15. The ld. counsel for the assessee, on the other hand, has placed strong reliance on the impugned order, contending that the Tribunal, for Assessment Year 2007-08, vide order dated 13.07.2012 (copy is placed on record), in ITA No. 481/Del/2011, dismissing the appeal of the department, has decided the issue in favour of the assessee.
16. With regard to this issue, it is seen that as contended by the assessee, the Tribunal, for Assessment Year 2007-08, has decided this issue in favour of the assessee. While doing so, the Tribunal has held as follows:-
“7. We have considered the facts of the case and submissions made before us. The facts are that the customer retains money in respect of a completed contract for satisfactory performance of the contract for which the due diligence is undertaken.

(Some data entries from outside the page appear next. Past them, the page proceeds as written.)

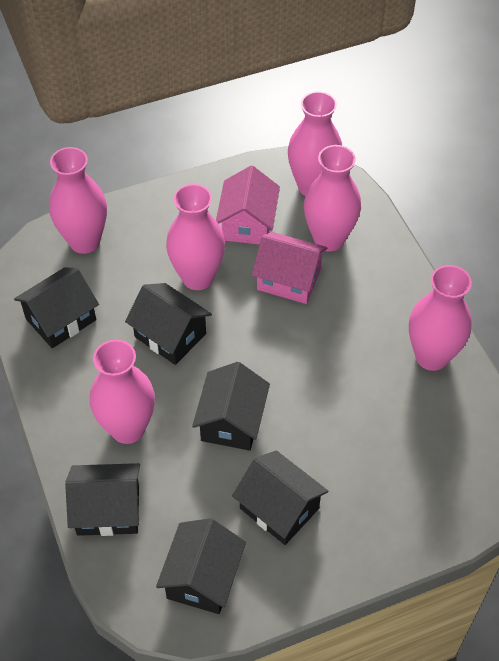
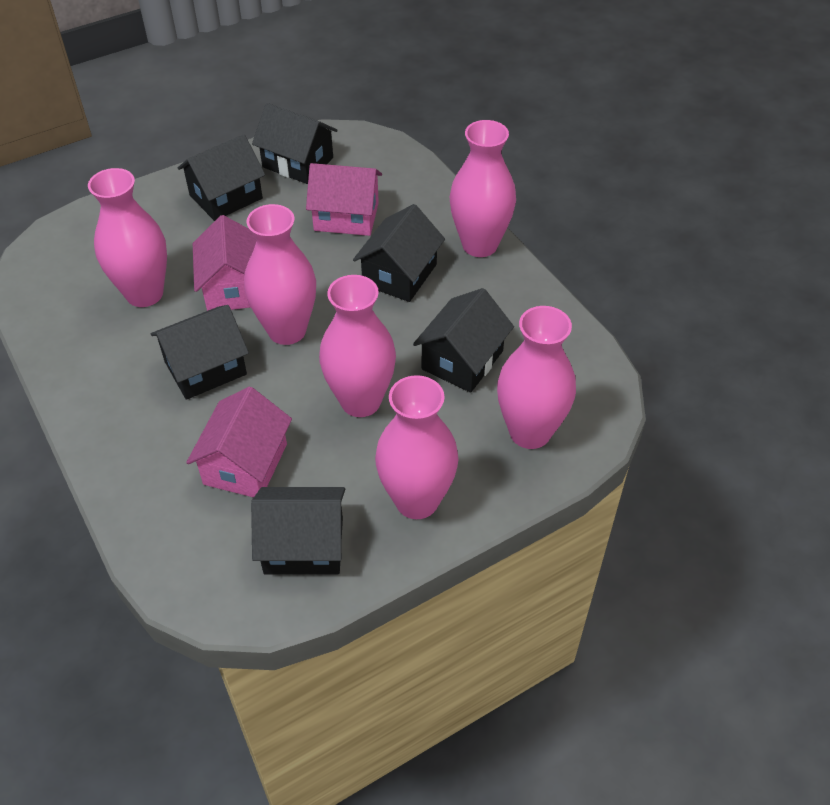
pink house: [216,166,280,245] [252,232,327,304] = 2 -> [186,386,292,498] [193,215,257,311] [306,163,382,236] = 3

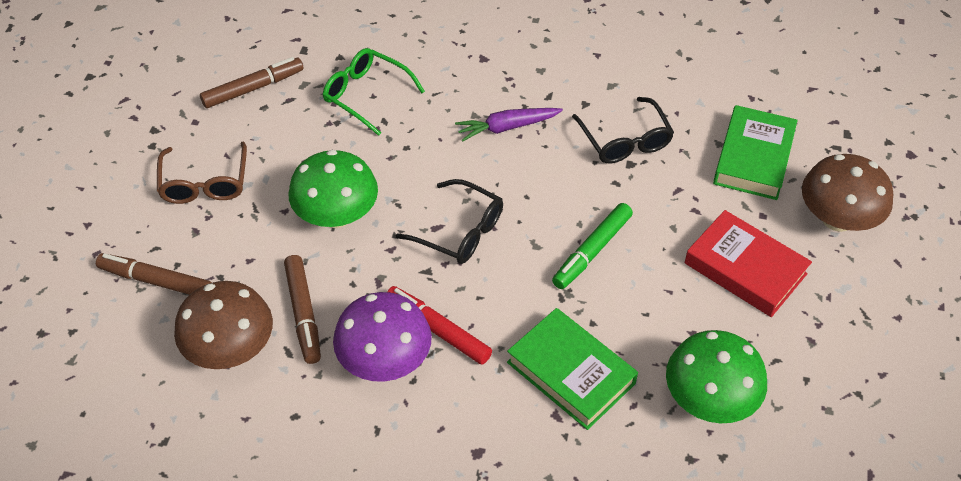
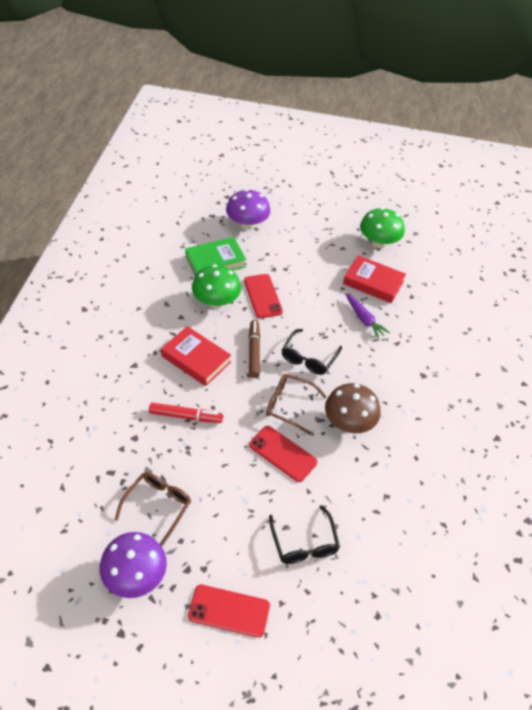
brown glasses: [157,141,247,204] = 1 -> [115,472,191,547] [266,374,327,435] = 2
brown marker: [96,253,212,295] [200,57,303,108] [284,255,321,364] = 3 -> [249,320,260,378] = 1
brown mushroom: [174,281,273,369] [802,154,894,232] = 2 -> [325,383,381,433] = 1
green book: [507,308,638,430] [713,105,798,200] = 2 -> [185,237,246,276] = 1
green glasses: [323,48,425,136] = 1 -> none = 0
green marker: [552,203,633,289] = 1 -> none = 0
purple mushroom: [333,292,432,382] = 1 -> [100,532,167,598] [226,189,270,230] = 2
red book: [685,210,812,317] = 1 -> [161,326,231,386] [343,255,406,303] = 2
red phone: none = 0 -> [188,585,270,638] [244,274,283,318] [249,426,317,482] = 3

On demonstration of satisfactory performance of the contract, the money as released finally to the assessee, otherwise it has to repair the fault or pay liquidated damages. Ld. Counsel has cited cases as discussed above, which clearly hold that such money withheld by the customer does not accrue as income to the assessee on completion of the turn-key project, the reason being that right to receive the money does not accrue to the assessee. This money accrues as income when the stipulated condition is satisfied which may be in the nature of showing satisfactory performance of the project. Depending upon the stipulated condition, the amount accrues as income the moment the condition is satisfied and on such date the amount becomes the income. Therefore, the amount is taxable on accrual basis in the year in which stipulated condition is satisfied. The assessee on the other hand is showing the income on cash basis, which may not be correct, However, this is not the issue before us. The issue before us is whether the retention money constitutes income on completion of a project in mercantile system of accounting. We are of the view that this amount does not accrue as income to the assessee on raising the bill after completion of the project. The income arises on performance of the conditionalities of the agreement. Thus it is held that Ld. CIT(A) was right in holding that a sum of Rs. 32,91,935/- did not accrue as income in this year. The result is that ground No. 2 is also dismissed.”
17. The facts before us for the year under consideration have not been shown by the department to be any different from that of present before the Tribunal for Assessment Year 2007-08. Therefore, following the aforesaid Tribunal order in the assessee’s own case for Assessment Year 2007-08, we hold that the amount in question does not accrue as income to the assessee on raising the bill after completion of the project. Rather, the income arises on performance of the conditionalities of the agreement.
18. In view of the above, the order of the Ld. CIT (A) with regard to this issue is also upheld, rejecting ground No. 2 raised by the department.
19. In the result, the appeal filed by the department is dismissed.